En sens inverse, des tendances minoritaires en théorie économique se
sont régulièrement exprimées à l'aide d'une mathématisation explicite et,
dans quelques cas, vigoureusement élaborée. Les néo-marxistes et les
néo-ricardiens ont hérité de Marx lui-même l'intérêt que celui-ci, au
moment de rédiger Le Capital, s'était découvert pour les systèmes
d'équations simultanées (avant même Walras, donc, mais chez Marx, les
équations ne concernent encore que le côté de l'offre ou de la
production). Ces différents auteurs partent d'une intuition élémentaire:
les marchandises servent tantôt à se produire elles-mêmes, tantôt à en
produire d'autres, tantôt seulement à être consommées. Pour cerner
d'un seul coup les différents cas possibles, et aussi pour tirer de cette
banalité première des conséquences moins évidentes en matière de
salaire et de répartition, les néo-ricardiens et les néo-marxistes ont pris
l'habitude de représenter la production à l'aide de coefficients aij
indiquant, pour chaque couple de marchandises i et j, quelle est la
quantité de j requise pour produire une unité de i.
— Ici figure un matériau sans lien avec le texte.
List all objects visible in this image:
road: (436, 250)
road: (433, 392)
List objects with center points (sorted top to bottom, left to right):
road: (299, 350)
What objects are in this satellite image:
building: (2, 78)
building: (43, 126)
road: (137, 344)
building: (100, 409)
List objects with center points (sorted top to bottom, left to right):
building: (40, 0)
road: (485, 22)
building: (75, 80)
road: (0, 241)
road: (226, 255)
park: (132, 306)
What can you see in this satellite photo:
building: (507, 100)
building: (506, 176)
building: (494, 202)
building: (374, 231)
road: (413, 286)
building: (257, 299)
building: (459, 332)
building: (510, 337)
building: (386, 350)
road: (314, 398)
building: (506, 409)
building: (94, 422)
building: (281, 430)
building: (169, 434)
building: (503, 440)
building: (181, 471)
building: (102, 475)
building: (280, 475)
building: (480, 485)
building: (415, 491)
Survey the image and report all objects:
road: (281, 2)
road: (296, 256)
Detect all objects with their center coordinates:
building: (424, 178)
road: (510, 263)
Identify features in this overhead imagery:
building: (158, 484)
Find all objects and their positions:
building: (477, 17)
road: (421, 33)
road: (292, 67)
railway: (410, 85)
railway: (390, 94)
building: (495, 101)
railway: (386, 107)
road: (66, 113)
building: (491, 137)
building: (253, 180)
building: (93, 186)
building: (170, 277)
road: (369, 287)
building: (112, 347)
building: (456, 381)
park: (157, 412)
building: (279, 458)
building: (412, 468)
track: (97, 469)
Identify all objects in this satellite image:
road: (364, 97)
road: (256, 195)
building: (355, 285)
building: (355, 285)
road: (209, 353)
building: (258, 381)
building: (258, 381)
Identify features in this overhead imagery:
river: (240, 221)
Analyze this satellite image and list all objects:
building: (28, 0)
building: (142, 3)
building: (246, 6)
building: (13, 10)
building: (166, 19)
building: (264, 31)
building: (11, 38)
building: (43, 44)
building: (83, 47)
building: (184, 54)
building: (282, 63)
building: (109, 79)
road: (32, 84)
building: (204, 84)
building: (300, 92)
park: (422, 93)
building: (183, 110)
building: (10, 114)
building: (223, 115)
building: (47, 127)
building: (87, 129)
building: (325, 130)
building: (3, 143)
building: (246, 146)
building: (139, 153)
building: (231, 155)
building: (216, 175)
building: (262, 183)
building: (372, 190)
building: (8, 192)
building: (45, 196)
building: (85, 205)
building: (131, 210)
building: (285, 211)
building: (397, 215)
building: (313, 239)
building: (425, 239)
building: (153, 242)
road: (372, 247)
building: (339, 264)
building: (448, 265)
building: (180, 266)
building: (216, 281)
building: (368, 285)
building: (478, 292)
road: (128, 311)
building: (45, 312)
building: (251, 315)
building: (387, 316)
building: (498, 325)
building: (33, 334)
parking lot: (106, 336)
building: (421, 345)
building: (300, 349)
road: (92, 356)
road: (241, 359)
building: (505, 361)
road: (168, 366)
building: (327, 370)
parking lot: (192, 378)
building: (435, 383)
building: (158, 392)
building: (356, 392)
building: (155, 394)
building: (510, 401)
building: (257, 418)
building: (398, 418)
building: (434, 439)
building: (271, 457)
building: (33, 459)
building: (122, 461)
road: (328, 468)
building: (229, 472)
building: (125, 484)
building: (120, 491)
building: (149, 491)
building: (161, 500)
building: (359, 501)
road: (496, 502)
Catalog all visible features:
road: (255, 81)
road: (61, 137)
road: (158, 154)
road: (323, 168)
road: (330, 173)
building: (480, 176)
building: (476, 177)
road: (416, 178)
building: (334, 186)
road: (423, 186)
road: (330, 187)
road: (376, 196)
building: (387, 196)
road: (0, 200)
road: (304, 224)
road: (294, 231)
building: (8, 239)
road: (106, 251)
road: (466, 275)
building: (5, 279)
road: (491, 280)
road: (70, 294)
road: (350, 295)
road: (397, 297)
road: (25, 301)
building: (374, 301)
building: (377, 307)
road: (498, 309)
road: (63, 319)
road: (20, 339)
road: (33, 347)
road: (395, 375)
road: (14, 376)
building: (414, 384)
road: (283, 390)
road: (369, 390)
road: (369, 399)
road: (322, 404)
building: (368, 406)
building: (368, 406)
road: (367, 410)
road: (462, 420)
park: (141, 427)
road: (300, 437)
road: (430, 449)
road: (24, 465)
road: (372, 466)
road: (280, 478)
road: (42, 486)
Cette représentation
proportionnelle, ou linéaire, de la production est sans doute trop simple,
elle est même fausse dans de nombreux cas d'espèce; mais elle fait
faire un premier pas vers la compréhension des phénomènes, et les
3 Dans sa livraison d'octobre 1999, la revue Economics and Philosophy consacre plusieurs articles à
l'énigmatique "théorème" de Coase, et l'un d'eux (par M.M. MacKelvey et Page) parvient à lui donner
un sens à la fois précis et général au prix d'un minimum de formalisation mathématique.